Kemudian, maksud daripada kalimat dalam Putusan MKRI Nomor 35/PUU-XVII/2018, halaman 317, huruf c paragraf 2, mengenai ‘jangka waktu penyelesaian konflik internal organisasi advokat’ dan tentang ‘lewatnya masa dua tahun sebagaimana amar putusan Perkara Nomor 101/PUU-VII/2009’ itu merujuk kepada tenggang waktu yang diberikan baik oleh MA maupun MK kepada organisasi ‘yang pada saat ini secara de facto ada’ [vide Putusan Nomor 101/PUU-VII/2009] yaitu PERADI dan KAI. [vide angka [3.14] nomor (4) Putusan MKRI Nomor 112/PUU-VII/2014, hlm. 86 dan Putusan MKRI Nomor 101/PUU-VII/2009].

 

Jangka waktu tersebut diberikan dengan tujuan bahwa PERADI dan KAI, harus mengupayakan terwujudnya Organisasi Advokat sebagaimana dimaksud Pasal 28 ayat (1) UU Advokat. [vide Putusan MKRI Nomor 101/PUU-VII/2009, hlm. 35].

 

Akhirnya kedua Mahkamah berpendapat yang sama untuk tidak perlu lagi memberikan jangka waktu penyelesaian konflik internal organisasi advokat yang terus muncul [vide Putusan MKRI Nomor 112/PUU-VII/2014, hlm. 89], dan bahkan PERADI yang dianggap sebagai wadah tunggal sudah terpecah dengan masing-masing mengklaim sebagai pengurus yang sah [vide SKMA Nomor 73/KMA/HK.01/IX/2015 angka 2 mendasarkan pada SKMA Nomor 089/KMA/HK/VI/2010].

--- PERINTAH KERJA 1 ---
Tulis ulang secara lebih singkat paragraf teks bacaan yang diawali "Akhirnya kedua Mahkamah", dengan tetap memuat fakta utamanya.
Teks bacaan dan data sesudahnya adalah bahan yang berdiri sendiri-sendiri.

--- DATA DITAMPILKAN ---

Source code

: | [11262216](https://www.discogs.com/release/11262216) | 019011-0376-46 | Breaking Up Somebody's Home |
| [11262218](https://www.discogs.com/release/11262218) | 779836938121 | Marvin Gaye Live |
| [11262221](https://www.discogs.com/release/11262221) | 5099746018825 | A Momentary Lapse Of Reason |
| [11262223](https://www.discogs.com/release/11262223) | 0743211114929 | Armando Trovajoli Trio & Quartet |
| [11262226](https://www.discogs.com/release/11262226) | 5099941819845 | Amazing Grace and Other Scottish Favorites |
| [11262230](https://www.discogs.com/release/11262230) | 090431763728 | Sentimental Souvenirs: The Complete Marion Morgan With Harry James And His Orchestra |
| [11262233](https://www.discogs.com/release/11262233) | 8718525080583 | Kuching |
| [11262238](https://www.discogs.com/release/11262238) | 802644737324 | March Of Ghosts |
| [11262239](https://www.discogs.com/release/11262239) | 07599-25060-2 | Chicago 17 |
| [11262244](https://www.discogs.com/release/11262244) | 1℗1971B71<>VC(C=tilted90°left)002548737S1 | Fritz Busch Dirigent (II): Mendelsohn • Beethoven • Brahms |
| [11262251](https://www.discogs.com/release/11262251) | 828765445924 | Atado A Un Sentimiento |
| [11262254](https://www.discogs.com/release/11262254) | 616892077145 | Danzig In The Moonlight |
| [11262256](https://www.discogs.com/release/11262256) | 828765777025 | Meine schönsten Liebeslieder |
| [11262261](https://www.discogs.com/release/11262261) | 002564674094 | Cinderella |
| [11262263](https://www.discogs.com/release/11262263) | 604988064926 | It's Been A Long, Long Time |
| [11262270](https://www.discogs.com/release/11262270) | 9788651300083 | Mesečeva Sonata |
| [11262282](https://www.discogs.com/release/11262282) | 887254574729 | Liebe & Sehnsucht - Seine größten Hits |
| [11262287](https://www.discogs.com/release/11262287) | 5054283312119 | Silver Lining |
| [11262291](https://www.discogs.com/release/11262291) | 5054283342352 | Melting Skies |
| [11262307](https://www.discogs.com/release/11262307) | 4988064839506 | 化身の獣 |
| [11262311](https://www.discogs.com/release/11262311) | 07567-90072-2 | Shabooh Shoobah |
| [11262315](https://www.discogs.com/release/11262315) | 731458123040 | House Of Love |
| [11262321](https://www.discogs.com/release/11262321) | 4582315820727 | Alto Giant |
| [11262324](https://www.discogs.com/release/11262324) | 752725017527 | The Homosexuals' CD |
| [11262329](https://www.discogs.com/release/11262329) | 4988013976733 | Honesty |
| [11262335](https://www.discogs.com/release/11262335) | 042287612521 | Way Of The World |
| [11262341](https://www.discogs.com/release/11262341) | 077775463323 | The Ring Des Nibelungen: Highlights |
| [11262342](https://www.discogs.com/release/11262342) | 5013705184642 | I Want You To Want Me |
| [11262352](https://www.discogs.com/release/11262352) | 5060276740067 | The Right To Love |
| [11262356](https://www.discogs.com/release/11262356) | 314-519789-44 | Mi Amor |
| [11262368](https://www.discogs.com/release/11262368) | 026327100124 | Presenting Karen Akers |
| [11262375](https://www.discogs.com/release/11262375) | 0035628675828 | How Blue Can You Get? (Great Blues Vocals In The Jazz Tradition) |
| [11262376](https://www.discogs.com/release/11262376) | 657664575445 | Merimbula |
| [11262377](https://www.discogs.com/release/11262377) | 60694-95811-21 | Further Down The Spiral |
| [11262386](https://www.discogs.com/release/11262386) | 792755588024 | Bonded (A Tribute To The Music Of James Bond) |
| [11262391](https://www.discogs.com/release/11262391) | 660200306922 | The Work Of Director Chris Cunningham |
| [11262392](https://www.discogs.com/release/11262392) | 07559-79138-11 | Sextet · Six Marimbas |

--- PERINTAH KERJA 2 ---
Sajikan sebagai daftar JSON berisi string, satu untuk tiap baris, semua baris data mulai dari baris yang memuat "Somebody's Home |" turun sampai dengan baris yang memuat "Scottish Favorites |", tanpa baris kosong.

--- JAWABAN 1 ---
Kedua Mahkamah sepakat tidak perlu lagi memberi jangka waktu penyelesaian konflik internal organisasi advokat yang terus muncul [vide Putusan MKRI Nomor 112/PUU-VII/2014, hlm. 89]. Bahkan PERADI, yang dianggap wadah tunggal, sudah terpecah dan masing-masing pihak mengaku sebagai pengurus yang sah [vide SKMA Nomor 73/KMA/HK.01/IX/2015 angka 2 yang mendasarkan pada SKMA Nomor 089/KMA/HK/VI/2010].

--- JAWABAN 2 ---
[
  ": | [11262216](https://www.discogs.com/release/11262216) | 019011-0376-46 | Breaking Up Somebody's Home |",
  "| [11262218](https://www.discogs.com/release/11262218) | 779836938121 | Marvin Gaye Live |",
  "| [11262221](https://www.discogs.com/release/11262221) | 5099746018825 | A Momentary Lapse Of Reason |",
  "| [11262223](https://www.discogs.com/release/11262223) | 0743211114929 | Armando Trovajoli Trio & Quartet |",
  "| [11262226](https://www.discogs.com/release/11262226) | 5099941819845 | Amazing Grace and Other Scottish Favorites |"
]